→ **ASSIGNMENT**
The copy must match the data below line for line and contain no images.

-- RECORDS FOR THIS TASK follows --

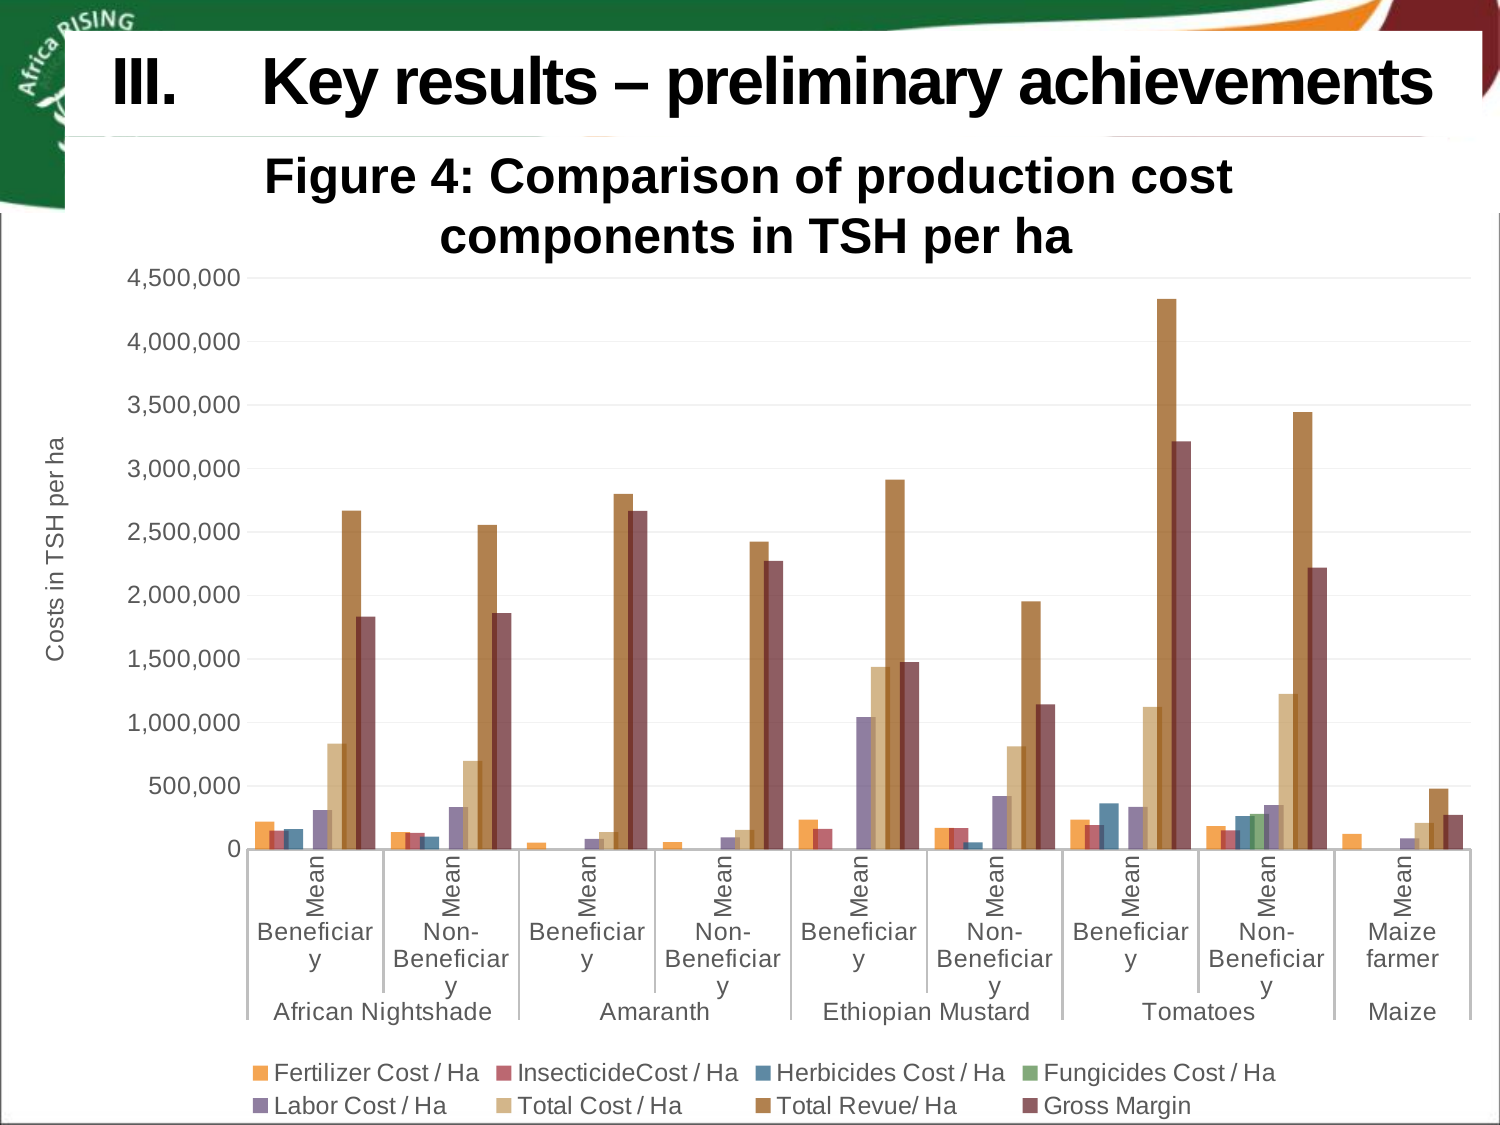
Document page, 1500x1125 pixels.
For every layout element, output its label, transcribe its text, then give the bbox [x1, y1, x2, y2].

text_box III. Key results – preliminary achievements [64, 30, 1483, 137]
chart [28, 246, 1500, 1125]
picture [0, 0, 1500, 1125]
text_box Figure 4: Comparison of production cost components in TSH per ha [64, 136, 1447, 239]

-- RECORDS FOR THIS TASK concluded --

→ **SOLUTION**
Document page, 1500x1125 pixels.
For every layout element, output its label, transcribe its text, then give the bbox [x1, y1, x2, y2].

text_box III. Key results – preliminary achievements [64, 30, 1483, 137]
chart [28, 246, 1500, 1125]
picture [0, 0, 1500, 1125]
text_box Figure 4: Comparison of production cost components in TSH per ha [64, 136, 1447, 239]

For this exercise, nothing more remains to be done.